Welcome to Big Data Processor’s documentation!

Towards the next generation of the web workbench for data scientists

Big Data Processor (BDP) is a generic, light-weight, yet complete and scalable workflow platform. This web workbench mainly focuses on the workflow portability, reproducibility and scalability. We try to break the borderlines of workflow management systems and traditional web service applications. Each analysis package of BDP is portable and can be easily installed on every BDP host. Also, a package carries its own developer-customized web pages that allow users to set parameters, execute workflows, and visualize workflow results interactively. The user experience of each BDP package can be just like a traditional web service app, so that developers no longer need to create one web service for each workflow.

Portable and customizable web interface for workflows

Most workflow management systems only help us to execute and monitor workflows. After that, users offten have to find their way to explore results. Here, with BDP, workflow builders are allowed to freely develop web pages for their workflows both to provide guidances for workflow executions and to provide interactive data visualizations.

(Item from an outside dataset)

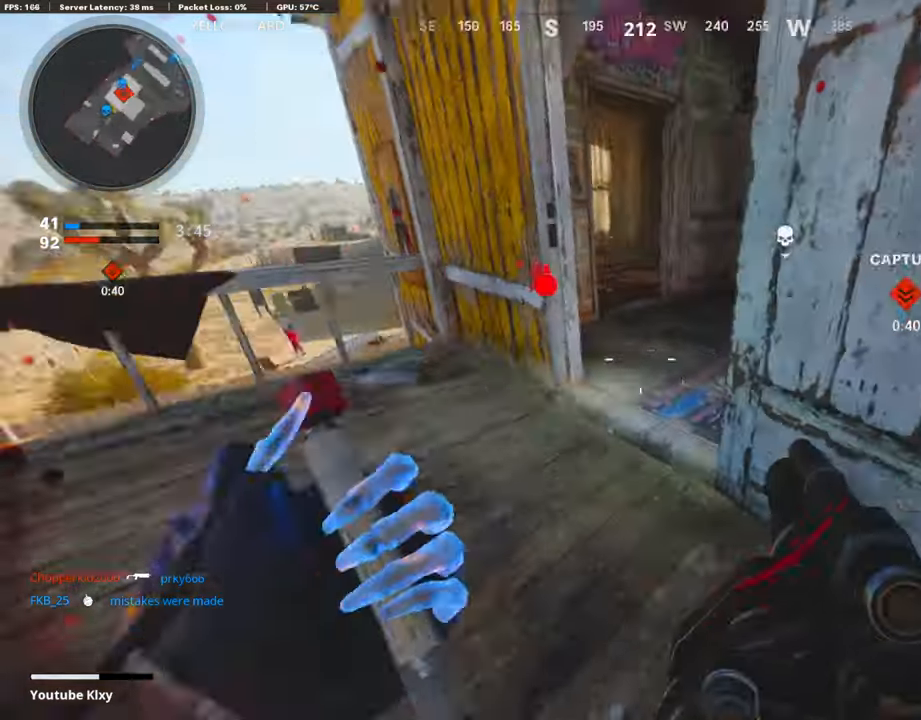
{"buttons": [], "left_stick": "up", "right_stick": "center", "events": [[16, "left_stick", "up"], [33, "right_stick", "center"], [117, "right_stick", "right"], [167, "L3", "up"], [319, "right_stick", "left"], [436, "right_stick", "center"]]}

With these customized web pages, users can therefore visualize results interactively right after workflow executions.

In addition, a workflow might not be fully automated. Some steps may require additional checks to decide parameters for the following analysis. For such semi-automatic workflows, a traditional solution may be to construct a web services for each workflow. Now, developers can have another choise. With BDP, developers need NOT build another web application. Instead, developers can freely develop web pages to communicate to BDP server without worrying about the backend server scripts or task scheduling. We provide a javascript library so that developers do not have to handle HTTP request and response events by themselves.

Our goal is to make development and execution of data analysis workflow all on web pages!

This web workbench provides built-in web interfaces for users to manage projects, execute workflows, monitoring tasks, and install packages. As for developers, BDP also offers built-in web pages to write scripts, define tasks, piping tasks into workflows, design web interfaces, and export these componets into portable packages. Packages of BDP are in a portable format that can be installed on every BDP hosts by just mouse clicks. Then, these workflows in the packages are ready to run with near-zero configurations!

The coolest part is that our Page system also provides the web proxy functionality. Our Page system can not only serve the above mentioned customized web pages, but can also serve containerized web services or even desktop applications, such as R/Shiny apps, RStudio, Jupyter Notebook or Matlab IDE and many more!